LISTED ENTRIES >>
━━━━━━━━━━
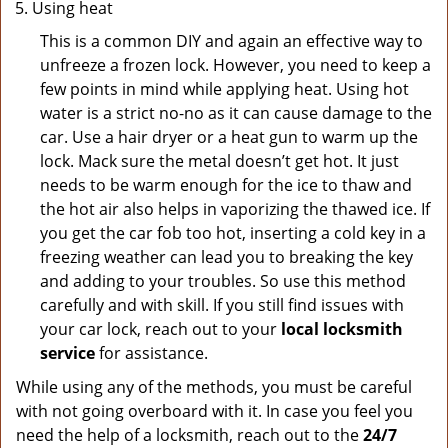
Using heat
This is a common DIY and again an effective way to
unfreeze a frozen lock. However, you need to keep a
few points in mind while applying heat. Using hot
water is a strict no-no as it can cause damage to the
car. Use a hair dryer or a heat gun to warm up the
lock. Mack sure the metal doesn’t get hot. It just
needs to be warm enough for the ice to thaw and
the hot air also helps in vaporizing the thawed ice. If
you get the car fob too hot, inserting a cold key in a
freezing weather can lead you to breaking the key
and adding to your troubles. So use this method
carefully and with skill. If you still find issues with
your car lock, reach out to your
local locksmith
service
for assistance.
While using any of the methods, you must be careful
with not going overboard with it. In case you feel you
need the help of a locksmith, reach out to the
24/7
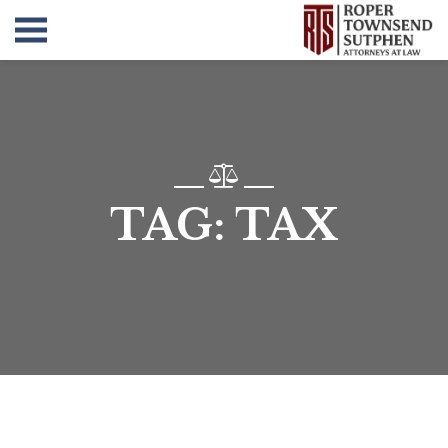
TAG:
TAX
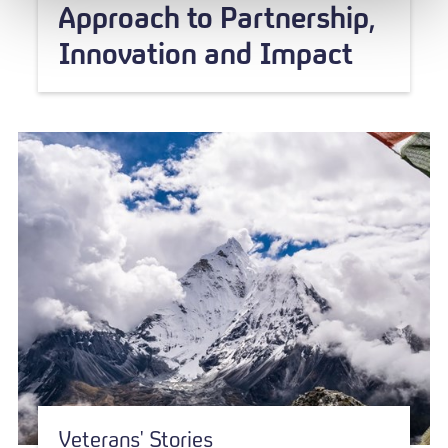
Approach to Partnership,
Innovation and Impact
Veterans' Stories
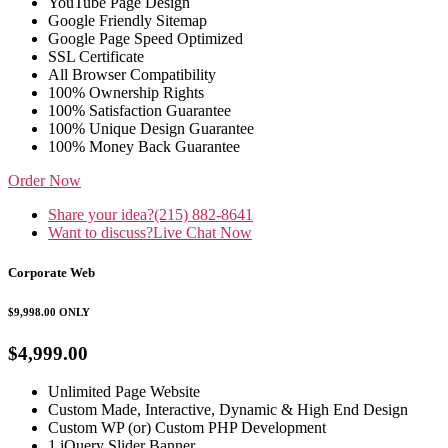
YouTube Page Design
Google Friendly Sitemap
Google Page Speed Optimized
SSL Certificate
All Browser Compatibility
100% Ownership Rights
100% Satisfaction Guarantee
100% Unique Design Guarantee
100% Money Back Guarantee
Order Now
Share your idea?
(215) 882-8641
Want to discuss?
Live Chat Now
Corporate Web
$9,998.00
ONLY
$4,999.00
Unlimited Page Website
Custom Made, Interactive, Dynamic & High End Design
Custom WP (or) Custom PHP Development
1 jQuery Slider Banner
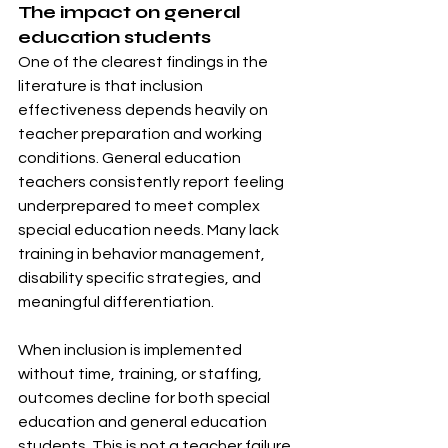
The impact on general 
education students
One of the clearest findings in the 
literature is that inclusion 
effectiveness depends heavily on 
teacher preparation and working 
conditions. General education 
teachers consistently report feeling 
underprepared to meet complex 
special education needs. Many lack 
training in behavior management, 
disability specific strategies, and 
meaningful differentiation.
When inclusion is implemented 
without time, training, or staffing, 
outcomes decline for both special 
education and general education 
students. This is not a teacher failure. 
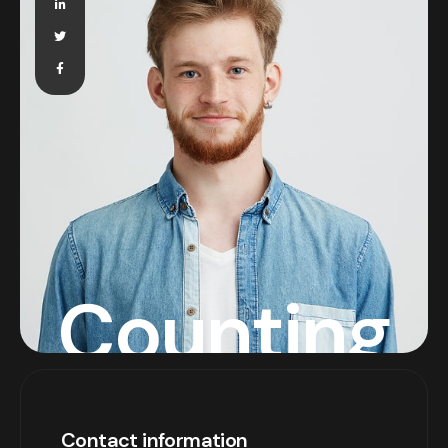
Counting
Contact information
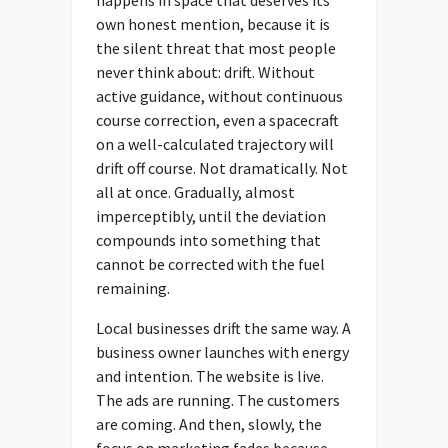
own honest mention, because it is
the silent threat that most people
never think about: drift. Without
active guidance, without continuous
course correction, even a spacecraft
on a well-calculated trajectory will
drift off course. Not dramatically. Not
all at once. Gradually, almost
imperceptibly, until the deviation
compounds into something that
cannot be corrected with the fuel
remaining.
Local businesses drift the same way. A
business owner launches with energy
and intention. The website is live.
The ads are running. The customers
are coming. And then, slowly, the
focus on marketing fades because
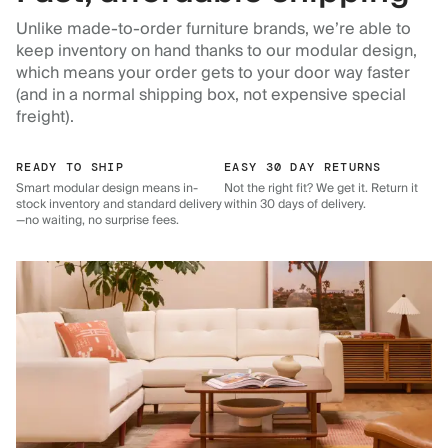
Unlike made-to-order furniture brands, we’re able to
keep inventory on hand thanks to our modular design,
which means your order gets to your door way faster
(and in a normal shipping box, not expensive special
freight).
READY TO SHIP
EASY 30 DAY RETURNS
Smart modular design means in-
Not the right fit? We get it. Return it
stock inventory and standard delivery
within 30 days of delivery.
—no waiting, no surprise fees.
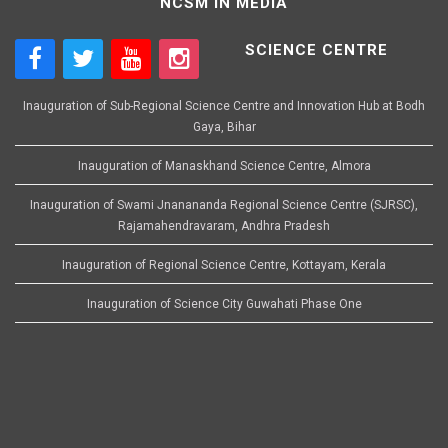
NCSM IN MEDIA
SCIENCE CENTRE
Inauguration of Sub-Regional Science Centre and Innovation Hub at Bodh
Gaya, Bihar
Inauguration of Manaskhand Science Centre, Almora
Inauguration of Swami Jnanananda Regional Science Centre (SJRSC),
Rajamahendravaram, Andhra Pradesh
Inauguration of Regional Science Centre, Kottayam, Kerala
Inauguration of Science City Guwahati Phase One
━━━━━━━━━━
THE TASK >>
Leave out the pictures and repeat exactly the lines from the start of the material through the line that contains "you get the", both included.

RESULT FOR THIS EXERCISE >>
Using heat
This is a common DIY and again an effective way to
unfreeze a frozen lock. However, you need to keep a
few points in mind while applying heat. Using hot
water is a strict no-no as it can cause damage to the
car. Use a hair dryer or a heat gun to warm up the
lock. Mack sure the metal doesn’t get hot. It just
needs to be warm enough for the ice to thaw and
the hot air also helps in vaporizing the thawed ice. If
you get the car fob too hot, inserting a cold key in a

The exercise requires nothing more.